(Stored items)
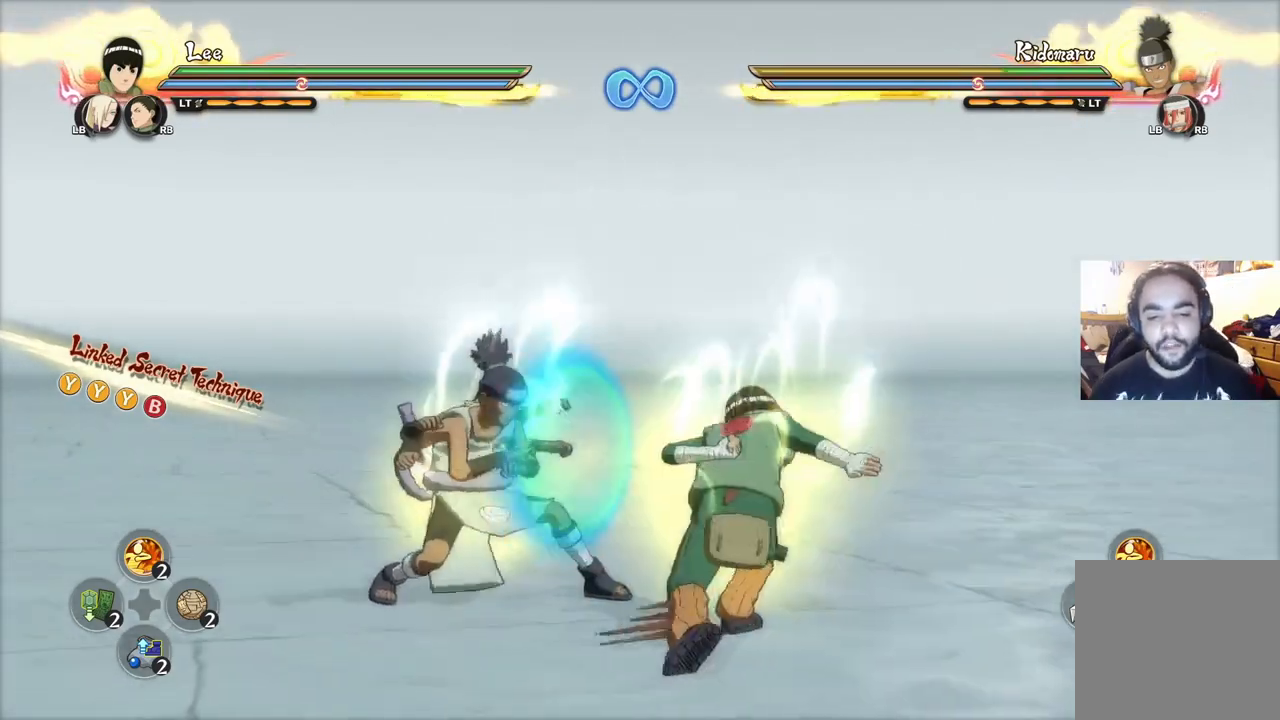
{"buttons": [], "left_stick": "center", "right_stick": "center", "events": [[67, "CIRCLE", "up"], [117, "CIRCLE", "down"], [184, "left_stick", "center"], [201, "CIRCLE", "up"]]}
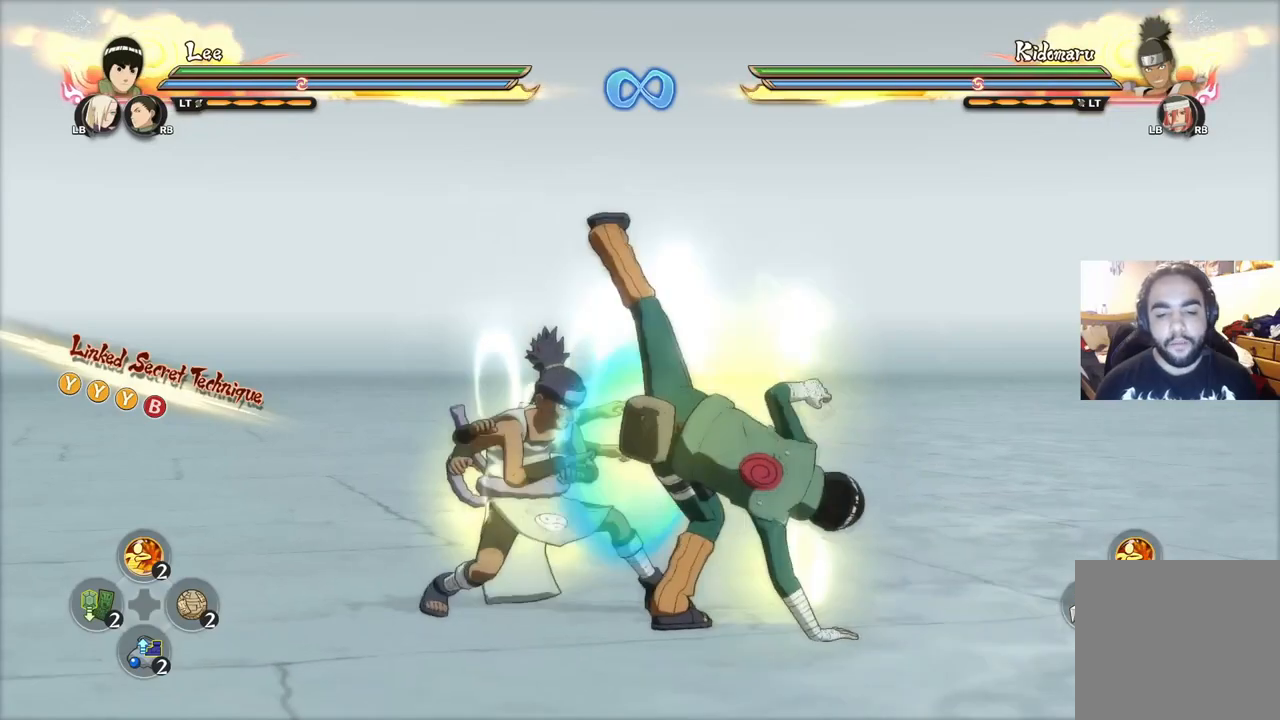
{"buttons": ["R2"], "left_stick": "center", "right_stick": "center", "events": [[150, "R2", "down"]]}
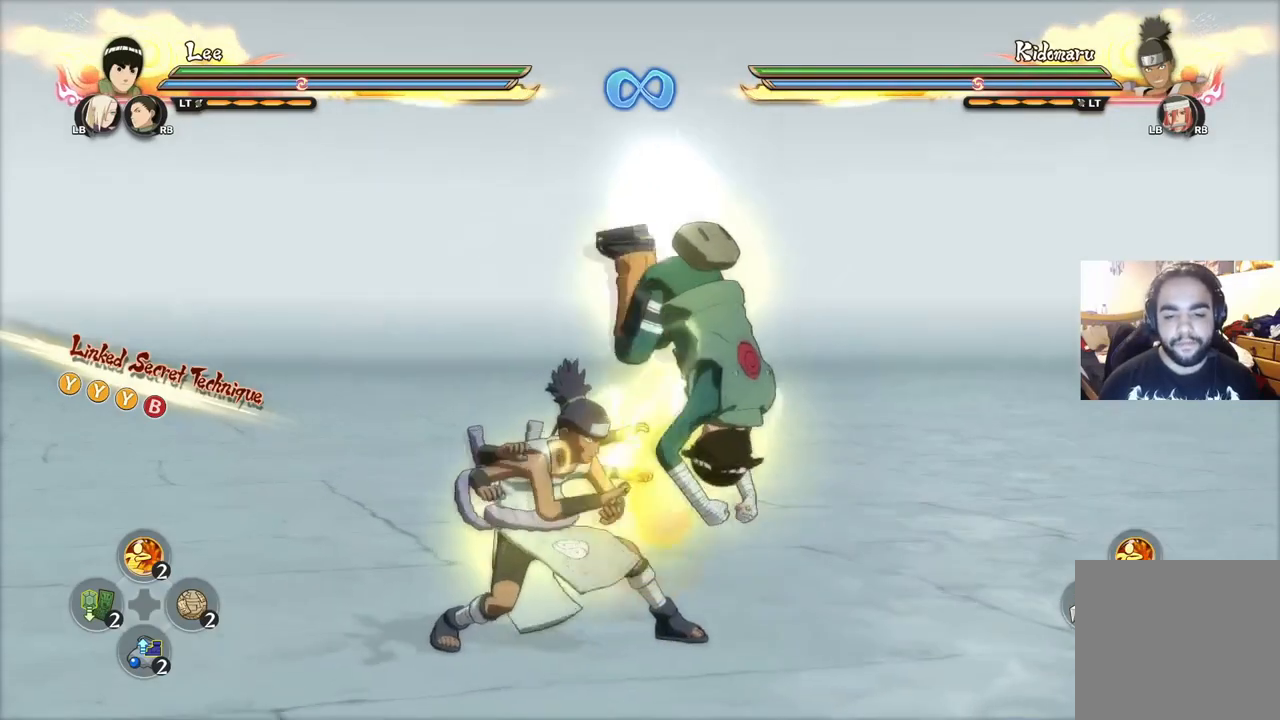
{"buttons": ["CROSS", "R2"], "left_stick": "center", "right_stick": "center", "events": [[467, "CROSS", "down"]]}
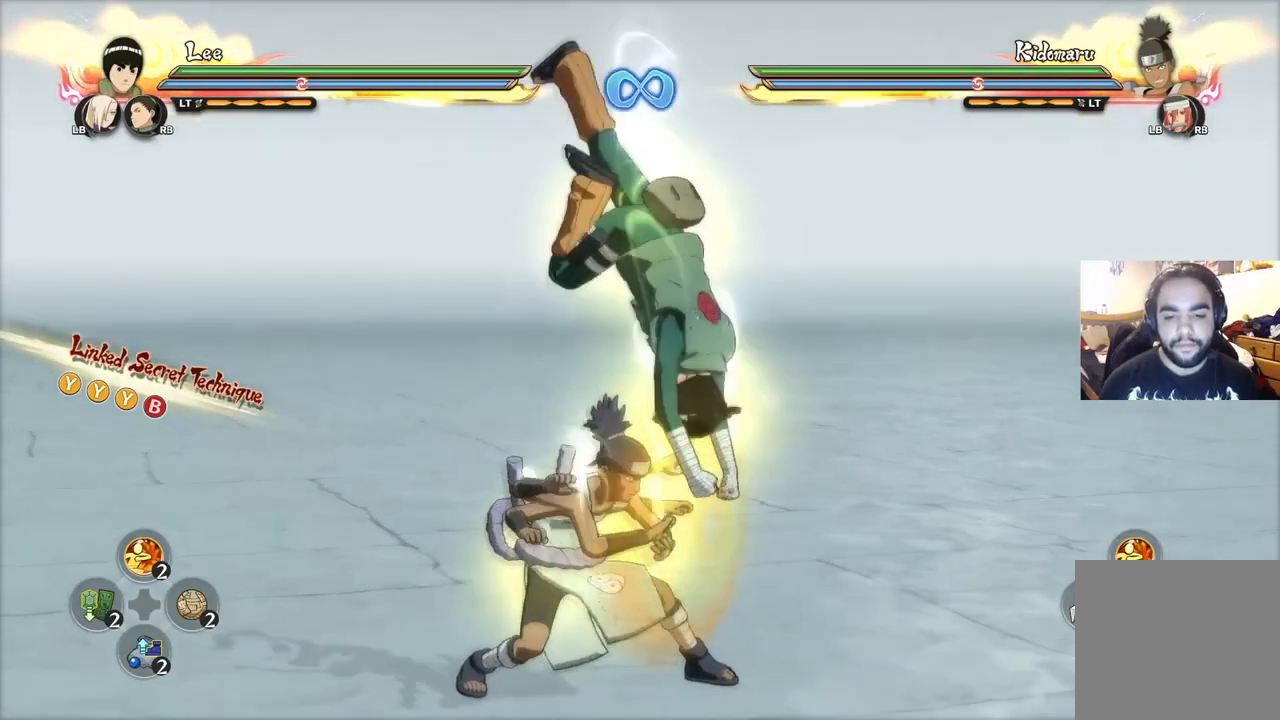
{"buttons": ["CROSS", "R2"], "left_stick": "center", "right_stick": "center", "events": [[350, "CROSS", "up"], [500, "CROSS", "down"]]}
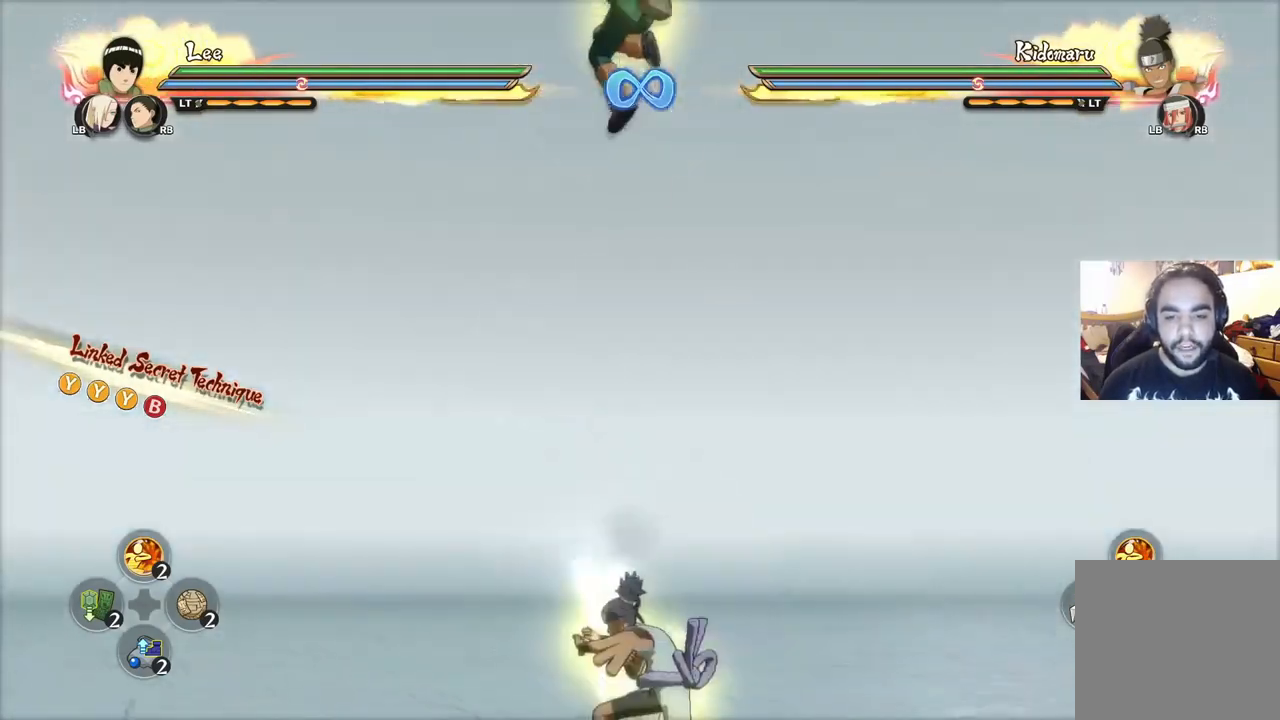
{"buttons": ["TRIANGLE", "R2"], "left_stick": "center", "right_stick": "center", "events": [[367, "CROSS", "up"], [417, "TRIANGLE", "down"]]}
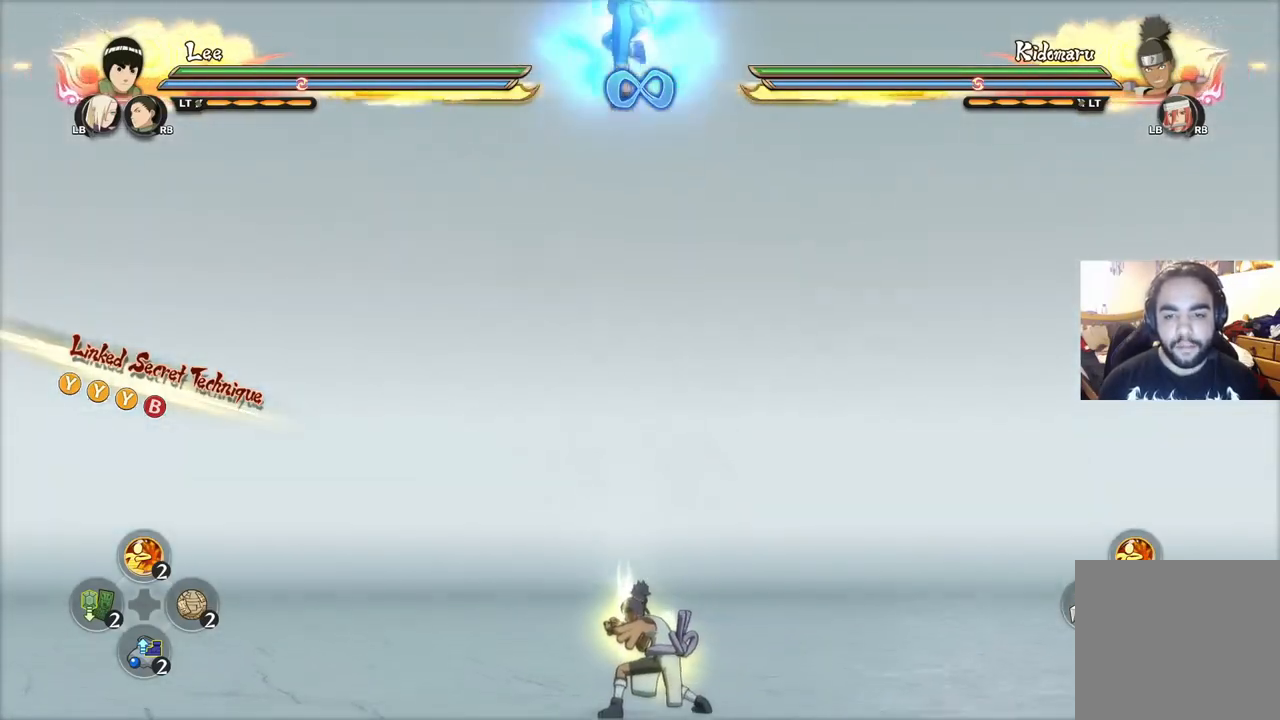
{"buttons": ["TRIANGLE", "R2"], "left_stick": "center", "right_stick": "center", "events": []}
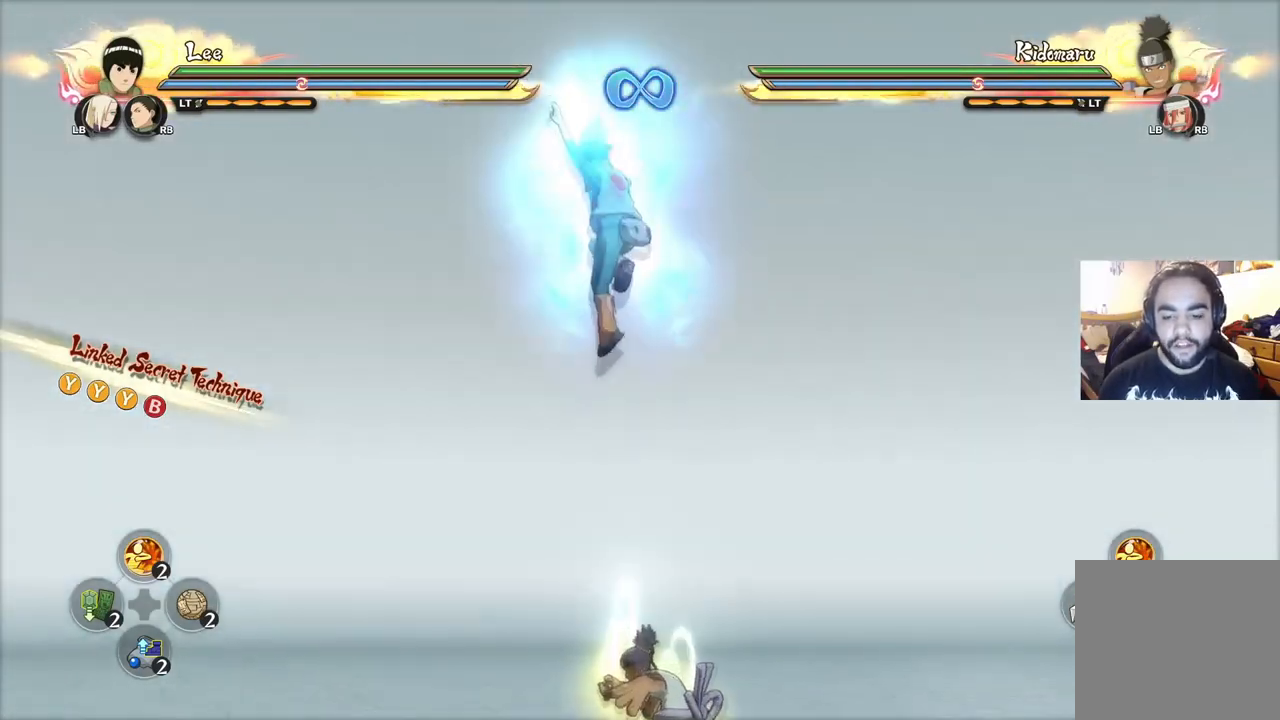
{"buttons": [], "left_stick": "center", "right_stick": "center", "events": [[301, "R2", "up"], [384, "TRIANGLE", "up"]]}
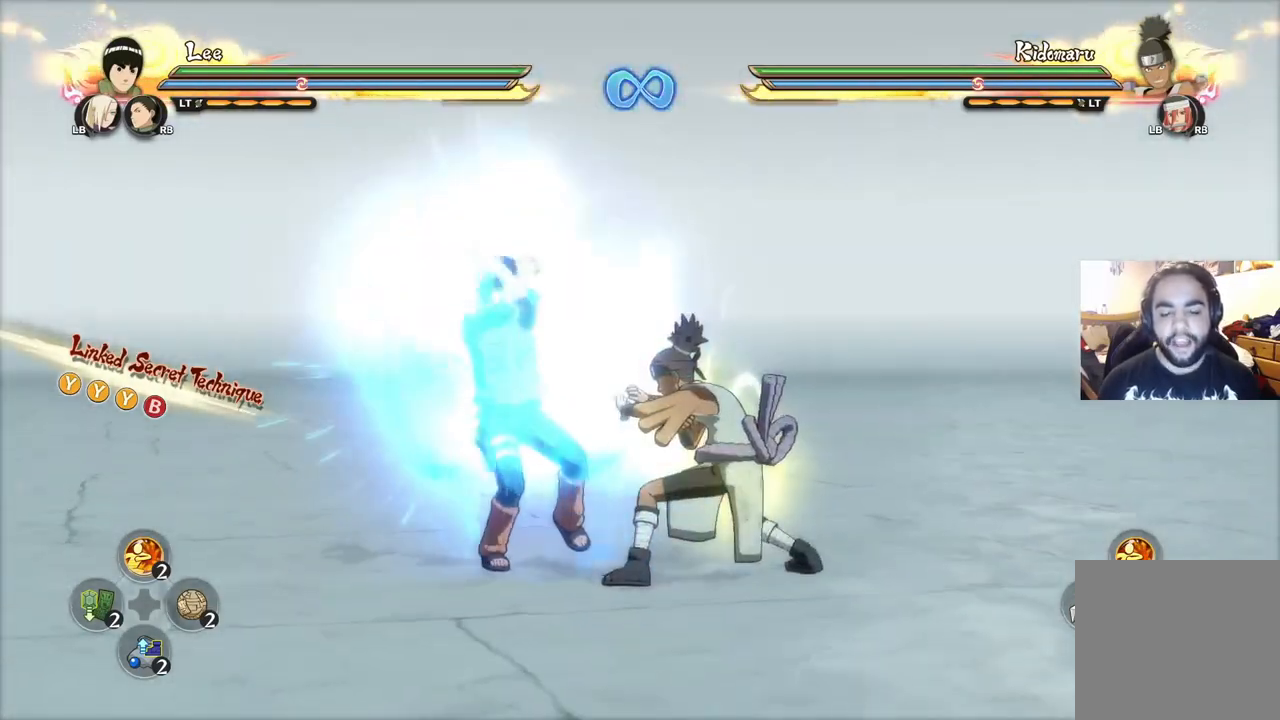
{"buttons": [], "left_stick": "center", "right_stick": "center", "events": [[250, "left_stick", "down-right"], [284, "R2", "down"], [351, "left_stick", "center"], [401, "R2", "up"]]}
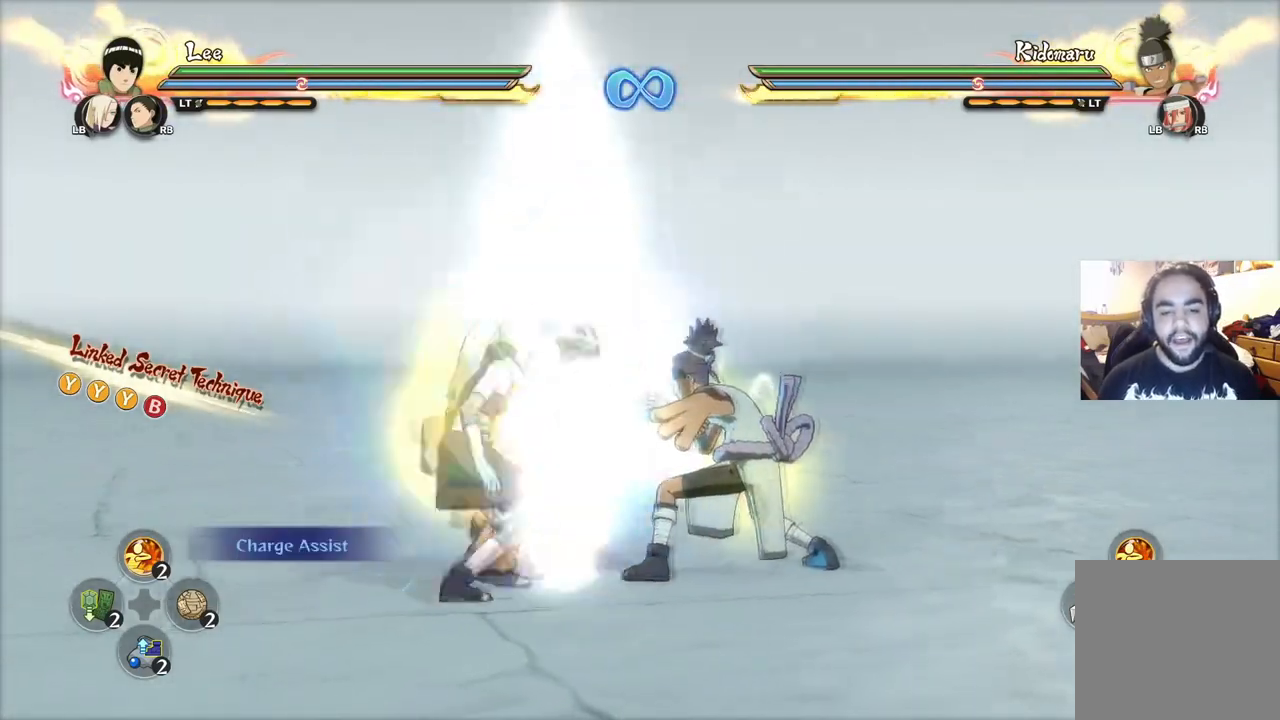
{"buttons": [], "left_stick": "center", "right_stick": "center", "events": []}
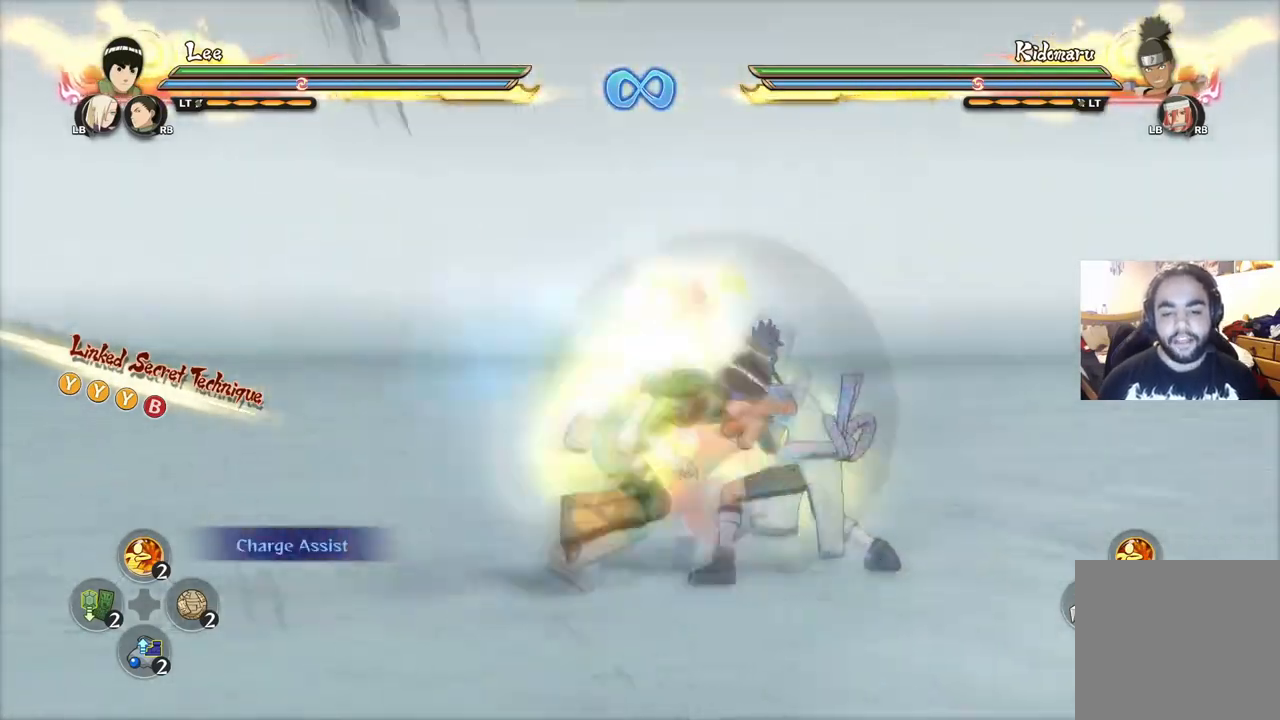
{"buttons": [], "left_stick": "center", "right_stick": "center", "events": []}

◆ **Problem requirements**:
Omit the pictures, then output every record exactly as given.

◆ **Solution to the exercise**:
{"buttons": [], "left_stick": "center", "right_stick": "center", "events": [[67, "CIRCLE", "up"], [117, "CIRCLE", "down"], [184, "left_stick", "center"], [201, "CIRCLE", "up"]]}
{"buttons": ["R2"], "left_stick": "center", "right_stick": "center", "events": [[150, "R2", "down"]]}
{"buttons": ["CROSS", "R2"], "left_stick": "center", "right_stick": "center", "events": [[467, "CROSS", "down"]]}
{"buttons": ["CROSS", "R2"], "left_stick": "center", "right_stick": "center", "events": [[350, "CROSS", "up"], [500, "CROSS", "down"]]}
{"buttons": ["TRIANGLE", "R2"], "left_stick": "center", "right_stick": "center", "events": [[367, "CROSS", "up"], [417, "TRIANGLE", "down"]]}
{"buttons": ["TRIANGLE", "R2"], "left_stick": "center", "right_stick": "center", "events": []}
{"buttons": [], "left_stick": "center", "right_stick": "center", "events": [[301, "R2", "up"], [384, "TRIANGLE", "up"]]}
{"buttons": [], "left_stick": "center", "right_stick": "center", "events": [[250, "left_stick", "down-right"], [284, "R2", "down"], [351, "left_stick", "center"], [401, "R2", "up"]]}
{"buttons": [], "left_stick": "center", "right_stick": "center", "events": []}
{"buttons": [], "left_stick": "center", "right_stick": "center", "events": []}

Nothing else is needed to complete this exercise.